EXERCISE OBJECTIVE:
Gather each line in the items below that contains the string "Maroc", matching its case exactly.

Extracted data entries
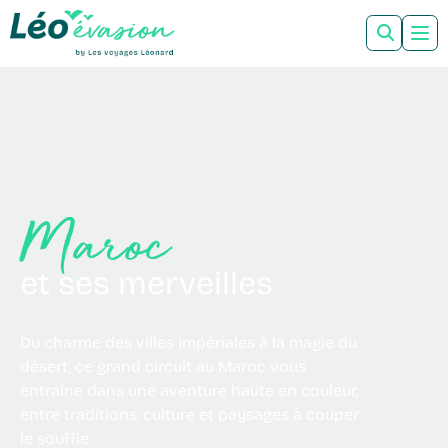
Maroc
et ses merveilles
Du charme des villes impériales à la magie du
désert, ce grand circuit au Maroc vous
entraîne dans une aventure haute en couleur,
entre traditions, culture et paysages à couper
le souffle.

TASK SOLUTION:
Maroc
désert, ce grand circuit au Maroc vous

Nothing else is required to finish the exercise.